Core Values: Strong Prayer Base
Categories: Pastor Tim's Blog
|“One of the most amazing things in the Gospels is how much time Jesus spent in prayer. He had only three years of public ministry, but He was never too hurried to spend hours in prayer. He prayed before every difficult task and at every crisis in His ministry. No day began or closed in which He was not in communion with His Father.” – Billy Graham, Hope for a Troubled Heart|
Room to Grow
Hilltown family, of THE CORE VALUES WE IDENTIFIED, this is the area in which I fear we fall short the most. If someone were to visit our church for a month, spending time in our various ministries, would they come away overwhelmed and saying, “Wow, these people genuinely value and believe in the power of prayer!”? I’m not sure they would. And I desperately want that to change.
Diagnosing and Redirecting
This is the third in our “Core Values” series (see PART 1 HERE, PART 2 HERE) where we set out to answer questions like “What defines Hilltown the most? What do we cherish most and why?” The reason A Strong Prayer Base is included among this list is not because it is something we already do so well, but something we want to do better. And I believe we can and will. I don’t need to overwhelm us with the biblical evidence for the importance of prayer. We know that “the prayer of the righteous is powerful and effective” (James 5:16) and that we are to be “joyful in hope, patient in affliction, faithful in prayer”(Romans 12:12). We see it modeled by Jesus who “often withdrew to lonely places and prayed” (Luke 5:16). We see it modeled in the early church who “were continually devoting themselves to the apostles’ teaching and to fellowship, to the breaking of bread and to prayer” (Acts 2:42).

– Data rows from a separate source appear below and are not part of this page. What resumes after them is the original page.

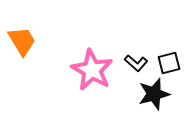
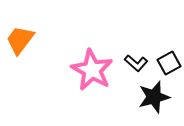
orange trapezoid: moved 2 px left, 1 px up; rotated 112 degrees counterclockwise
black square: rotated 15 degrees counterclockwise
black star: moved 3 px down
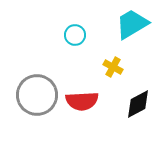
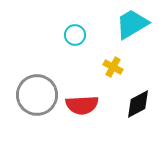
red semicircle: moved 4 px down
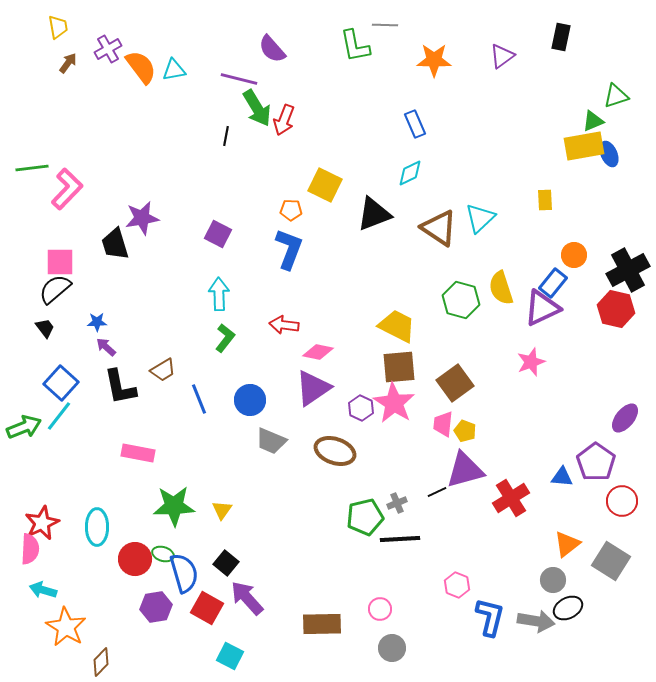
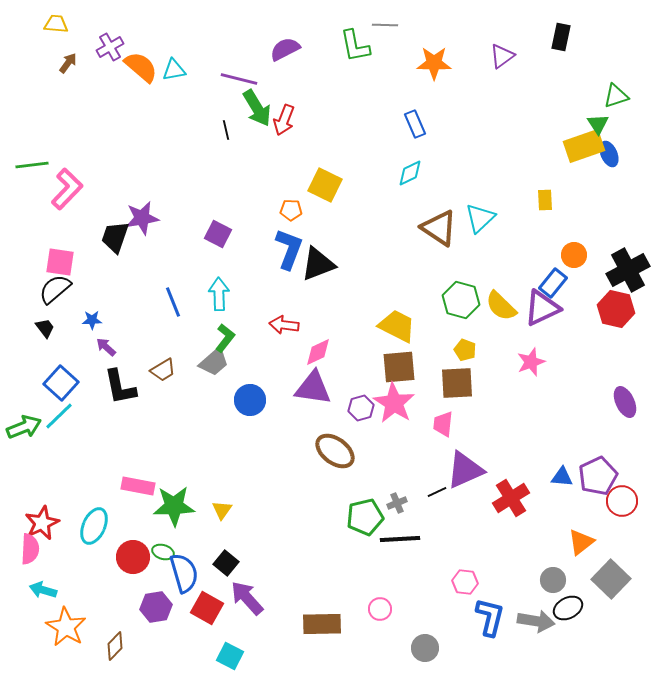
yellow trapezoid at (58, 27): moved 2 px left, 3 px up; rotated 75 degrees counterclockwise
purple cross at (108, 49): moved 2 px right, 2 px up
purple semicircle at (272, 49): moved 13 px right; rotated 104 degrees clockwise
orange star at (434, 60): moved 3 px down
orange semicircle at (141, 67): rotated 12 degrees counterclockwise
green triangle at (593, 121): moved 5 px right, 3 px down; rotated 40 degrees counterclockwise
black line at (226, 136): moved 6 px up; rotated 24 degrees counterclockwise
yellow rectangle at (584, 146): rotated 9 degrees counterclockwise
green line at (32, 168): moved 3 px up
black triangle at (374, 214): moved 56 px left, 50 px down
black trapezoid at (115, 244): moved 7 px up; rotated 36 degrees clockwise
pink square at (60, 262): rotated 8 degrees clockwise
yellow semicircle at (501, 288): moved 18 px down; rotated 28 degrees counterclockwise
blue star at (97, 322): moved 5 px left, 2 px up
pink diamond at (318, 352): rotated 36 degrees counterclockwise
brown square at (455, 383): moved 2 px right; rotated 33 degrees clockwise
purple triangle at (313, 388): rotated 42 degrees clockwise
blue line at (199, 399): moved 26 px left, 97 px up
purple hexagon at (361, 408): rotated 20 degrees clockwise
cyan line at (59, 416): rotated 8 degrees clockwise
purple ellipse at (625, 418): moved 16 px up; rotated 64 degrees counterclockwise
yellow pentagon at (465, 431): moved 81 px up
gray trapezoid at (271, 441): moved 57 px left, 79 px up; rotated 64 degrees counterclockwise
brown ellipse at (335, 451): rotated 18 degrees clockwise
pink rectangle at (138, 453): moved 33 px down
purple pentagon at (596, 462): moved 2 px right, 14 px down; rotated 12 degrees clockwise
purple triangle at (465, 470): rotated 9 degrees counterclockwise
cyan ellipse at (97, 527): moved 3 px left, 1 px up; rotated 24 degrees clockwise
orange triangle at (567, 544): moved 14 px right, 2 px up
green ellipse at (163, 554): moved 2 px up
red circle at (135, 559): moved 2 px left, 2 px up
gray square at (611, 561): moved 18 px down; rotated 12 degrees clockwise
pink hexagon at (457, 585): moved 8 px right, 3 px up; rotated 15 degrees counterclockwise
gray circle at (392, 648): moved 33 px right
brown diamond at (101, 662): moved 14 px right, 16 px up
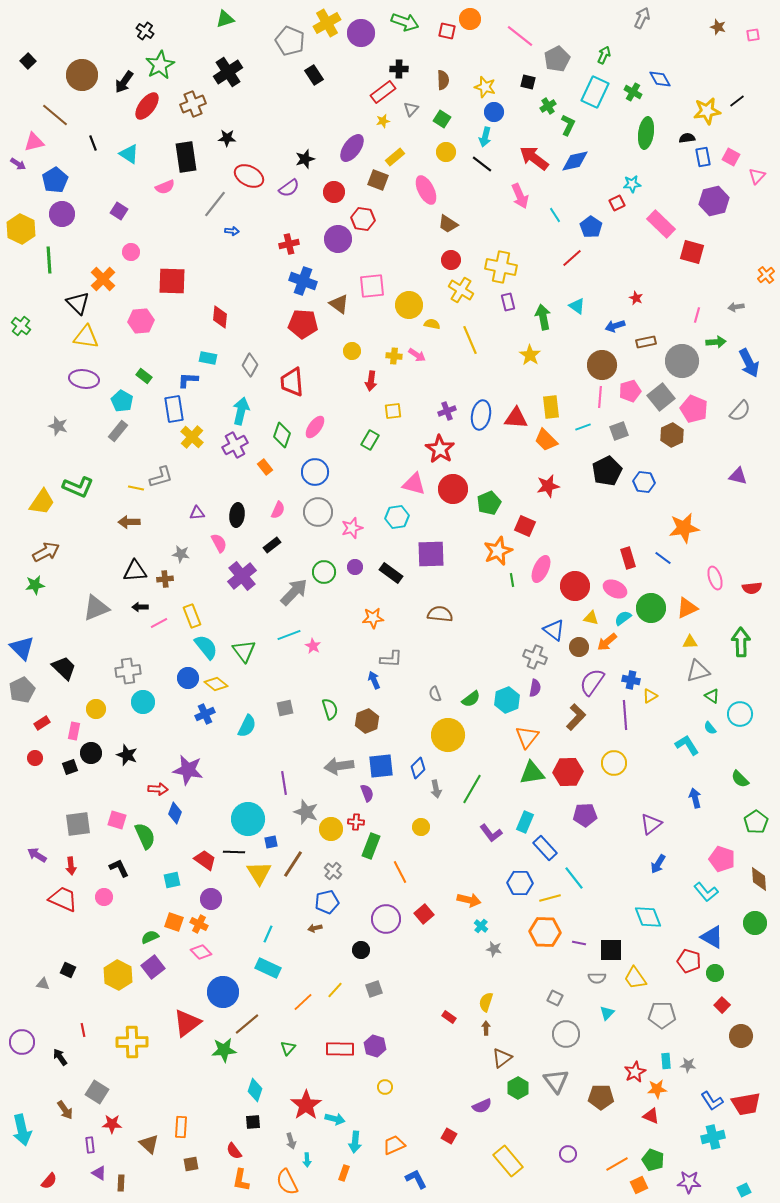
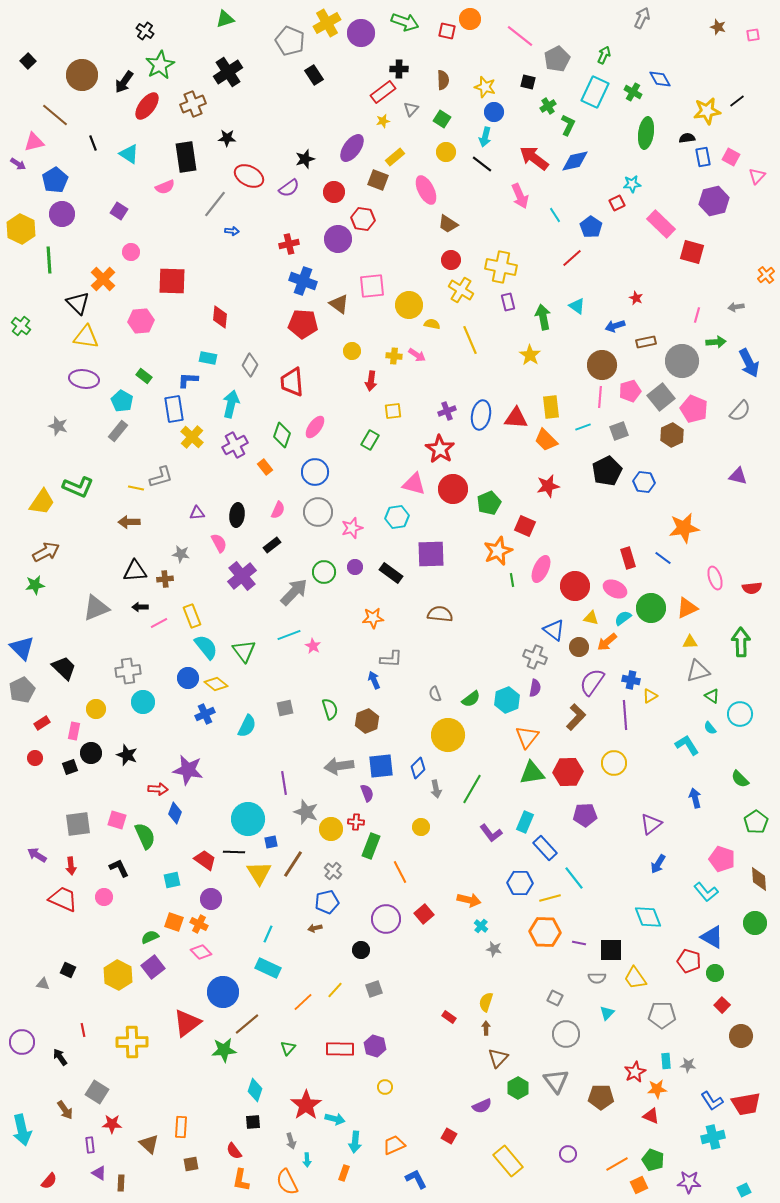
cyan arrow at (241, 411): moved 10 px left, 7 px up
brown triangle at (502, 1058): moved 4 px left; rotated 10 degrees counterclockwise
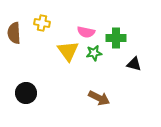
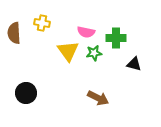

We defined a Strong Prayer Base as “Genuine dependence on the Lord evidenced in an impulse to turn to Him in confident anticipation of what He will do” (Acts 2:42; Rom 12:12; Phil 4:6). What would that look like at Hilltown? What are some ways you and I can help foster that? What are some things we need to see more of around our church?
Whether it be in large groups, small groups, or as an entire church body, you can anticipate more organized opportunities in the coming future to participate in prayer. On the other hand, if you are a leader of a Sunday School class, a small group, or a particular ministry, don’t make prayer the after-thought. Make it central. If we find ourselves saying, “Let’s close in prayer real quick” more than on a rare occasion, make note and make a change.
b. More Spontaneous Prayer
We’ve all been there. A friend of ours shares a struggle, a fear, or a problem here at the church or over the phone, and often our first response is to say, “I’ll be praying for you.” I have to be honest–most times I don’t. Not because I don’t feel like it. I just forget! I may remember the next time I see them and ask how things are going, but I don’t often remember to take it to the Lord in prayer.What’s the simple solution? Don’t tell them you’ll be praying. Stop and pray for them right then and there. Wouldn’t it be wonderful to see a few people here and there throughout our church building praying for one another throughout the day? I’d love to see more of that.
c. More Direct Prayer
Keep it simple. Keep it short. Keep it pointed. I think one reason we avoid praying is very practical (yet nonsensical): it takes a lot of time. At least, it does if you pray like we think others are expecting us to pray. Jesus taught us not to be wordy (Matt 6:5). He pointed out that God knows what you need before you ask (Matt 6:8). So if you’re praising God, use tons of words; if you’re beseeching God, use few words. One of the things the elders have been enjoying is the practice of praying over our congregation members in simple 2- or 3-sentence prayers. It’s beautiful. It’s powerful. And it’s a recognition that it’s not our ability to theologize that makes prayer effective, it’s our ability to humble ourselves and recognize we need help from our loving Father who already knows it.Join us in this journey to becoming a more prayer-dependent community of Christ-followers, won’t you? I’m excited to see what the Lord does in our church family and through our church family if and when we begin to value prayer more.